Secrets are encrypted and can be used securely with the 'azure/login' action.

Why this answer

Option B is correct because GitHub Actions secrets are encrypted and the 'azure/login' action can use them. Option A is wrong because environment variables are exposed in logs. Option C is wrong because the Kubernetes secret is for cluster secrets, not workflow secrets.

Option D is wrong because the service principal is not stored in AKS.

372
MCQhard

You are deploying a multi-container application to Azure Kubernetes Service (AKS) using Azure Pipelines. You need to ensure that the deployment rollback automatically if the health checks fail. Which strategy should you implement?

A.Configure a rolling update with readiness and liveness probes
B.Use a blue-green deployment strategy
C.Use Helm charts with pre-upgrade hooks
D.Implement a canary deployment with manual verification
AnswerA

Kubernetes automatically rolls back if probes fail.

Why this answer

Option B is correct because Kubernetes deployment strategy with health probes enables automatic rollback. Option A is wrong because blue-green does not automatically rollback. Option C is wrong because canary does not automatically rollback.

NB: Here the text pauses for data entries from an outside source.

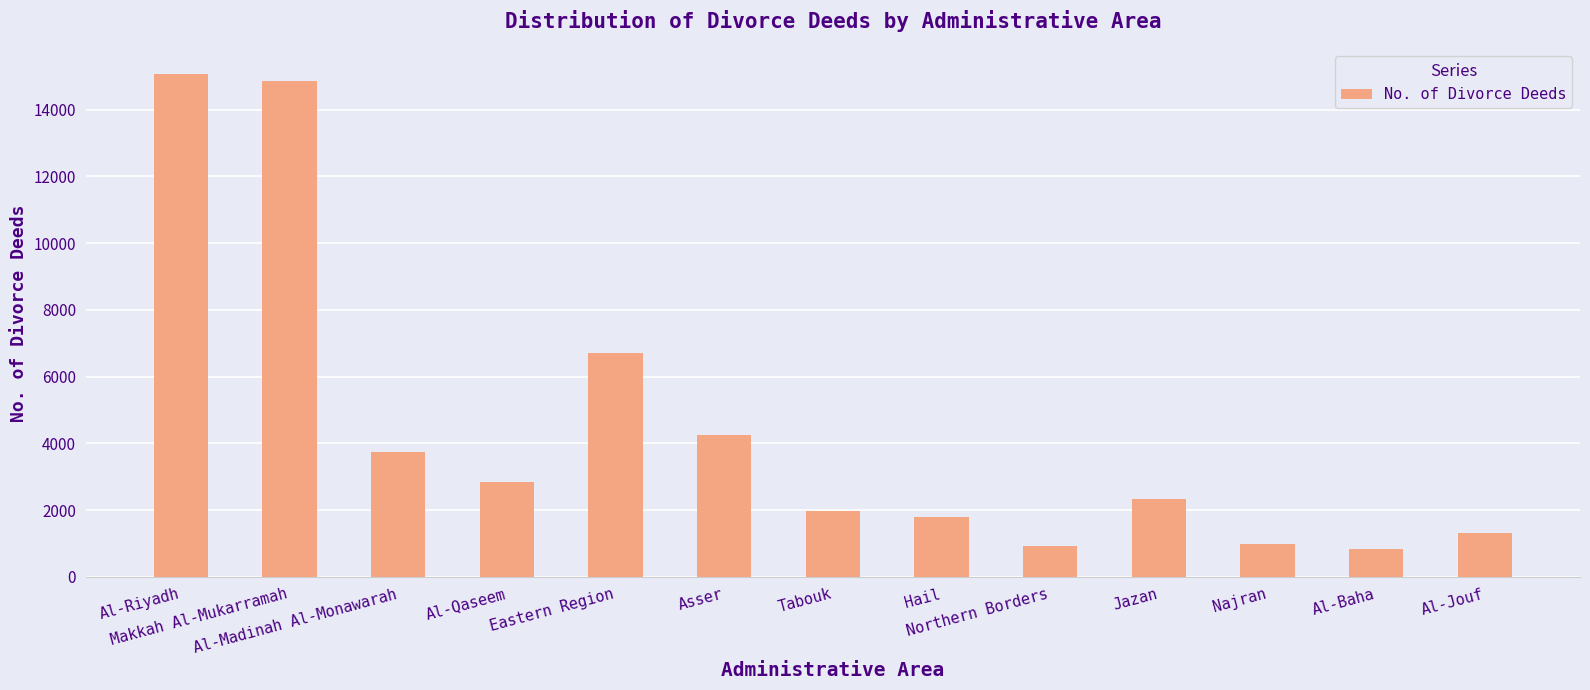

What is the difference between the values at Northern Borders and Al-Riyadh?

14154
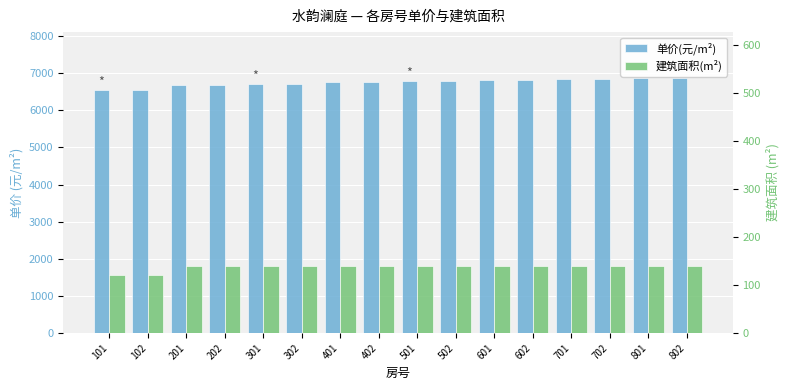

What is the minimum value for 单价(元/m²)?

6540.0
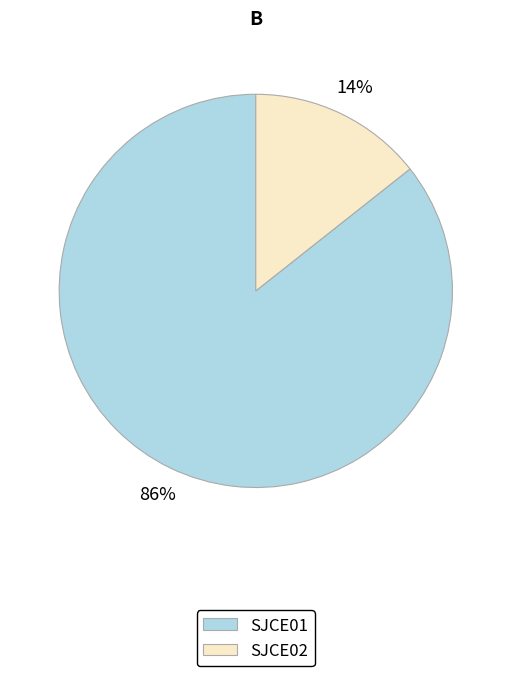

What percentage is the SJCE01 slice, to the nearest percent?

86%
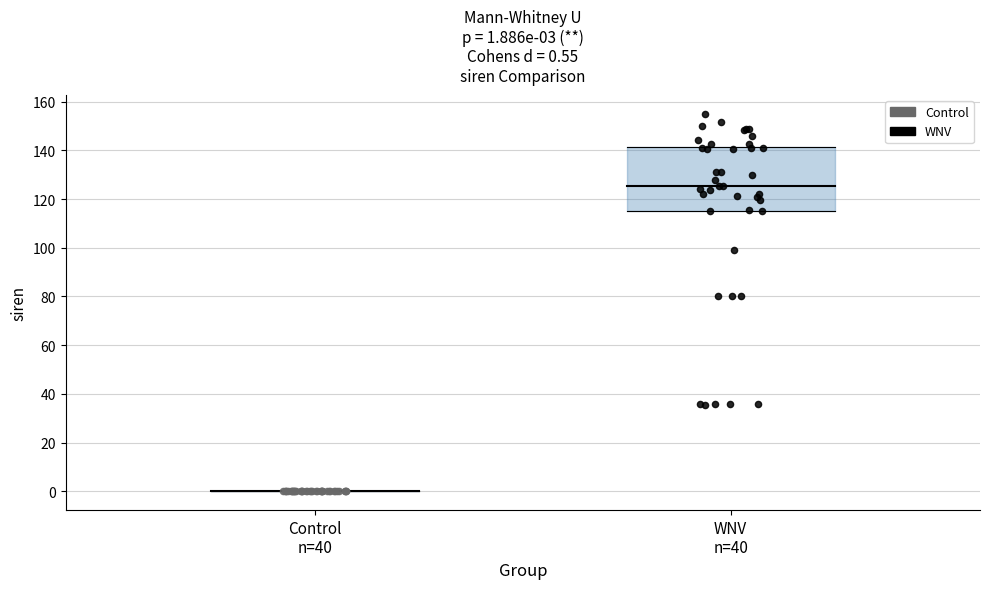

Which series has the largest Y range (max minus min)?

WNV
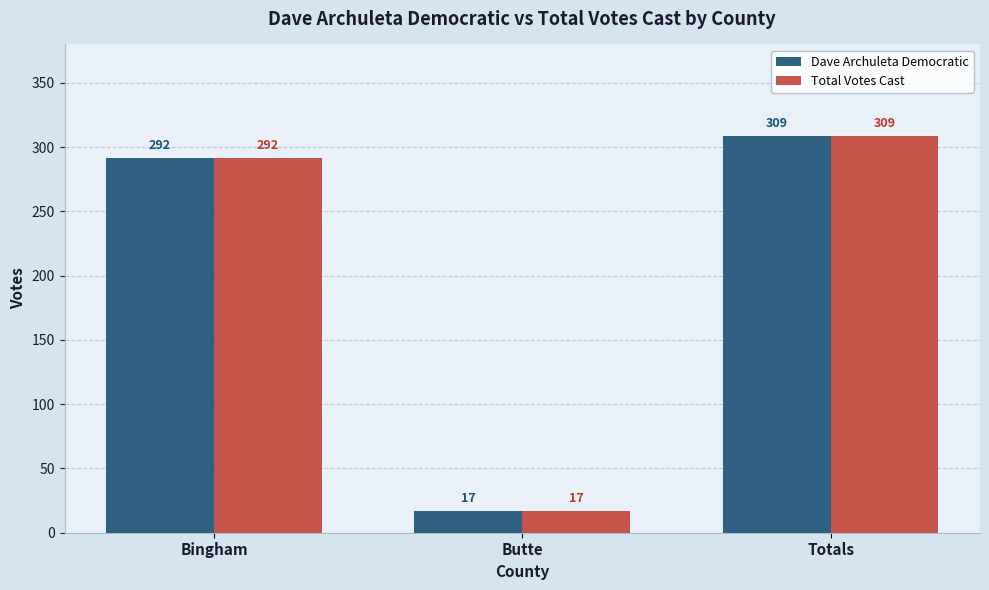

What is the difference between the maximum and minimum values in the Total Votes Cast series?

292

Option D is wrong because Helm alone does not provide health check-based rollback.

373
Multi-Selecthard

Which THREE features are available in GitHub Actions for managing secrets across environments?

Select 3 answers
A.Encrypted variables in workflows
B.Organization-level secrets
C.Secret scanning alerts
D.Environment-specific secrets
E.Repository-level secrets
AnswersB, D, E

Organization secrets are available to all repositories in the organization.

Why this answer

Options B, C, and D are correct. Environments in GitHub Actions allow secret scoping, organization secrets are available across repos, and repository secrets are scoped to a single repo. Option A is secret scanning, which is a security feature but not for managing secrets across environments.

Option E is about encrypted variables, which is redundant with secrets.

374
MCQeasy

You need to configure a build pipeline that triggers only when changes are pushed to the 'release/*' branch. Which trigger configuration should you use?

A.Set 'trigger: none' in YAML
B.Set 'trigger: branches: include: - release/*'
C.Set 'trigger: branches: include: - main'
D.Set 'trigger: tags: include: - v*'
AnswerB

This triggers on any branch matching release/*.

Why this answer

Option C is correct because specifying a branch filter with wildcard triggers on release branches. Option A is wrong because it triggers on all branches. Option B is wrong because it disables CI.

Option D is wrong because it triggers on tags only.

375
MCQmedium

The exhibit shows a deployment job in an Azure Pipelines YAML file. The deployment fails with the error 'No package found with pattern: $(Pipeline.Workspace)/drop/*.zip'. What is the most likely cause?

A.The artifact is not downloaded to the expected path; the artifact name must be included in the path.
B.The wildcard pattern '*.zip' is not supported.
C.The Azure service connection has expired.
D.The pipeline is using a Microsoft-hosted agent that does not support the download task.
AnswerA

The downloaded artifact is placed under '$(Pipeline.Workspace)/<artifact name>/'. If the artifact is named 'drop', the correct path is '$(Pipeline.Workspace)/drop'.

Why this answer

Option C is correct because the 'download: current' step downloads the artifact from the current pipeline run, but the artifact path usually includes the artifact name as a subfolder. The correct path would be '$(Pipeline.Workspace)/drop' or '$(Pipeline.Workspace)/drop/**/*.zip'. Option A is wrong because the service connection is unrelated to the artifact.

Option B is wrong because the wildcard is valid. Option D is wrong because the agent type does not affect artifact download behavior.